Nelson released the clamp and, when he was sure the knot would hold, breathed a sigh of relief.

“Cut the ends with the scissors.” Endicott held the two ends of the ligature apart. They formed a giant V. “Not so close.”

“Where then?” Nelson asked.

“A centimeter up from the knot. It may come undone if you cut too close, and the ends may get in the way of the scalpel if you cut too far.”

Nelson, taking a deep breath, bent over the body and clipped the thread.

“And now,” Endicott said, “the external obliques.”

Without turning around, Carter spoke. “The computer says to split the external oblique muscle in the direction of its fibers, then split the internal obliques, and then split the transversus abdominis. What the hell is that?”

“Another muscle group.”

Carter returned his attention to the EKG. He was thankful that he did not have to look at the open wound and decided the cartoonlike depiction on the screen before him was not so bad. It was the smell that troubled him the most.

Endicott separated the internal obliques with the retractors and saw that his hands were shaking. He paused to breathe deeply.

“Everything OK?” Nelson asked.

“Everything is fine.” Endicott looked at his hands. They were steady now. He waited a few more seconds before proceeding.

“When will we be done here?” Nelson asked.

“Fifteen minutes, maybe longer.”

“How much longer?”

“Depends upon what we find behind the cecum. If the appendix is not the culprit, then we’ll have to search elsewhere. It is difficult to estimate the unknown.”

Endicott split the transversus abdominis; he instructed Nelson on how to secure the muscle group; then he delicately lifted the cecum out of the wound, revealing the appendix. The inflamed protrusion was immersed in a turbid pool of white pus, leaving little doubt in the minds of the two men hovering above the tiny organ that it was responsible for Brunnet’s condition. Endicott slowly extracted the pus with the hand-operated suction. Once he had the immediate area cleared, he lifted the appendix to examine it. The flesh on the underside near the tip was shredded.

“Not good,” he said. “It’s perforated. Hemostat.”

Endicott lifted the burst appendix from the abdomen and clamped it shut at its base. The organ turned pale. He inserted the suction into the cavity and sucked the remaining pus into the clear device. After irrigating the wound, he cleansed the surrounding area with a sponge treated with a topical antibiotic. He severed the appendix, handed it to Nelson, and motioned for him to enclose it within the sterile container on the counter.

Nelson wasn’t sure what Endicott meant, so he stood there without moving, the bloody specimen in the palm of his hand.
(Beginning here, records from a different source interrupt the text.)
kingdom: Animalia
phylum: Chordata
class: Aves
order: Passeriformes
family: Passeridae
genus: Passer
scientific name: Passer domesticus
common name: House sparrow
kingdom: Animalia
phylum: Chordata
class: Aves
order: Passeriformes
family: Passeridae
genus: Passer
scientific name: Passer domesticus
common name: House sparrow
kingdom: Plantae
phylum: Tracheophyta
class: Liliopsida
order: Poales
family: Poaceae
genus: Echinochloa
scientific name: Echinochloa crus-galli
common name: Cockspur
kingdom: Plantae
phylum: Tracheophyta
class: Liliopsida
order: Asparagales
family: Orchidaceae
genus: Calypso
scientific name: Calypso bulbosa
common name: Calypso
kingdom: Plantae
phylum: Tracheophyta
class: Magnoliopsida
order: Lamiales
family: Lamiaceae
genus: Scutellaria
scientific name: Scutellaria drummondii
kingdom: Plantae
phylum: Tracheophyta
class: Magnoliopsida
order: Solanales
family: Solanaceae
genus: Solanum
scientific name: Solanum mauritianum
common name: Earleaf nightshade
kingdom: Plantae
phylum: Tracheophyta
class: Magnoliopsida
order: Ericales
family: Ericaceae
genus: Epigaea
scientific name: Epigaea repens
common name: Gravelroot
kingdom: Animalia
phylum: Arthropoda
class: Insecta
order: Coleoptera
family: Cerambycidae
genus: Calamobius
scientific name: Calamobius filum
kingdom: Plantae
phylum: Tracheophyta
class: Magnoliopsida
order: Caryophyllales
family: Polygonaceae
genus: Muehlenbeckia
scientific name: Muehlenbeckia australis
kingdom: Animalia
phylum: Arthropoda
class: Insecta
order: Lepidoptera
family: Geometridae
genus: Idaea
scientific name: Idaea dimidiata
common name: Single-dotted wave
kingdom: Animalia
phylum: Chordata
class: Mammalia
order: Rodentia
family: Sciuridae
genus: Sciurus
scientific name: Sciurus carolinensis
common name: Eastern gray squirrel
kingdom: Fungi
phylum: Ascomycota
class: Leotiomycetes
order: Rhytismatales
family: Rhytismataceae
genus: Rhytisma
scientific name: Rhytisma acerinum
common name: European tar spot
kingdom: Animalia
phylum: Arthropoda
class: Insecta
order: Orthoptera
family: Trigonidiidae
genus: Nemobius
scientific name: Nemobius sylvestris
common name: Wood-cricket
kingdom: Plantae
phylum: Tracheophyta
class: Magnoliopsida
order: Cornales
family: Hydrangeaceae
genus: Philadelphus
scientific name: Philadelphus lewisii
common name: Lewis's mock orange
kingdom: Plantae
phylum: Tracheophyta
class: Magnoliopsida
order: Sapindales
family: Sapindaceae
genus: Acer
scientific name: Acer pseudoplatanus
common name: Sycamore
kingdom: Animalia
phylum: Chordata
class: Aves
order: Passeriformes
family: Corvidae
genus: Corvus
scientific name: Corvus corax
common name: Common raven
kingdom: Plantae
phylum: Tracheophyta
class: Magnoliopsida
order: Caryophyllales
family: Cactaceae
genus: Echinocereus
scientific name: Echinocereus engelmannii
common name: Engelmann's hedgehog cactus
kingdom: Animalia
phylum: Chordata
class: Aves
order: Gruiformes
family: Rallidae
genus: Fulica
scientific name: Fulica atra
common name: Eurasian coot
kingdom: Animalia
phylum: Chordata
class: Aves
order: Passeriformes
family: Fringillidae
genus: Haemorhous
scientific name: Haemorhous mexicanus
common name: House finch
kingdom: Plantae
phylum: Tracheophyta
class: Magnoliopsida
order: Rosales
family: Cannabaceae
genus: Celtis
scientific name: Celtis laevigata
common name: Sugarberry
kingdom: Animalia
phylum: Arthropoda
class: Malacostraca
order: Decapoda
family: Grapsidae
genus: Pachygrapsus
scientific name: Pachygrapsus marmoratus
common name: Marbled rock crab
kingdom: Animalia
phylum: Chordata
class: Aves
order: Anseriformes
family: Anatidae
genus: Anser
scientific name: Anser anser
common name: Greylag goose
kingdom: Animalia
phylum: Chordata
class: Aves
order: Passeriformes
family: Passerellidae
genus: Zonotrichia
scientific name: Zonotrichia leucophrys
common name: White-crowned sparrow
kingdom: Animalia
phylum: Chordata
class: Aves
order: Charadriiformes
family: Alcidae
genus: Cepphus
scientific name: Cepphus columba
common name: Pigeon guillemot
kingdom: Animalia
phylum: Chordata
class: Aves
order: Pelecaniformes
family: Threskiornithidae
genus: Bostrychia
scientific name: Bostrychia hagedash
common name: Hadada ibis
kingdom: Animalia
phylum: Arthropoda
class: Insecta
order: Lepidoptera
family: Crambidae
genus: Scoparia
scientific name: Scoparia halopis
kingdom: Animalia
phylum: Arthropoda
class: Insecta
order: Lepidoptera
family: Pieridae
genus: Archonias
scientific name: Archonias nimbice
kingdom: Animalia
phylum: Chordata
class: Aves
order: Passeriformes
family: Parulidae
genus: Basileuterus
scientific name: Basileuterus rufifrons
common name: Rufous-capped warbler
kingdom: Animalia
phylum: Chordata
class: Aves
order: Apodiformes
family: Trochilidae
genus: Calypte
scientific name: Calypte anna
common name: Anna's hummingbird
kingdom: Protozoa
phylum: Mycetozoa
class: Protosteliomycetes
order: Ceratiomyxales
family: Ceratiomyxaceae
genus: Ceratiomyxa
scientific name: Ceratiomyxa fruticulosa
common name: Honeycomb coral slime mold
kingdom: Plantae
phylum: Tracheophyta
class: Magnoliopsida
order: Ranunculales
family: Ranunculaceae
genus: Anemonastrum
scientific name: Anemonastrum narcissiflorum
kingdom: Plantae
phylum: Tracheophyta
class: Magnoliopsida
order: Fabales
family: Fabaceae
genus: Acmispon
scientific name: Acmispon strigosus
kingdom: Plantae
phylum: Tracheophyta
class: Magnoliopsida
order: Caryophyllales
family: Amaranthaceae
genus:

“Place it in that container there,” Endicott said.

“You plan to keep it?”

“They want to examine it back on Earth.”

Endicott bent down near the open cavity and sewed the stump closed. He handed Nelson the needle. With the appendix successfully removed and tied off, Endicott was beginning to relax. “Ease up slowly on the retractor.” He gently pushed the abdominal contents into the cavity. The muscles fell neatly into place. He left an opening in the skin so that the wound could be easily drained if an infection developed.

“That should be it for now,” Endicott said, suppressing his relief. “I’ll remain with him for a while. There’s no reason for you two to stay.”

“Congratulations,” Nelson said, and extended his hand. Carter had already left the room.

N
elson was reviewing the daily activity sheet as he sipped his morning coffee. The workload had been reduced to compensate for Brunnet’s absence during his recovery, but to a much greater degree than Nelson had expected. It was obvious that the mission planners didn’t want to tax them. But it was also obvious that the planners didn’t want them idle either. Nelson considered this and decided to approve the activities.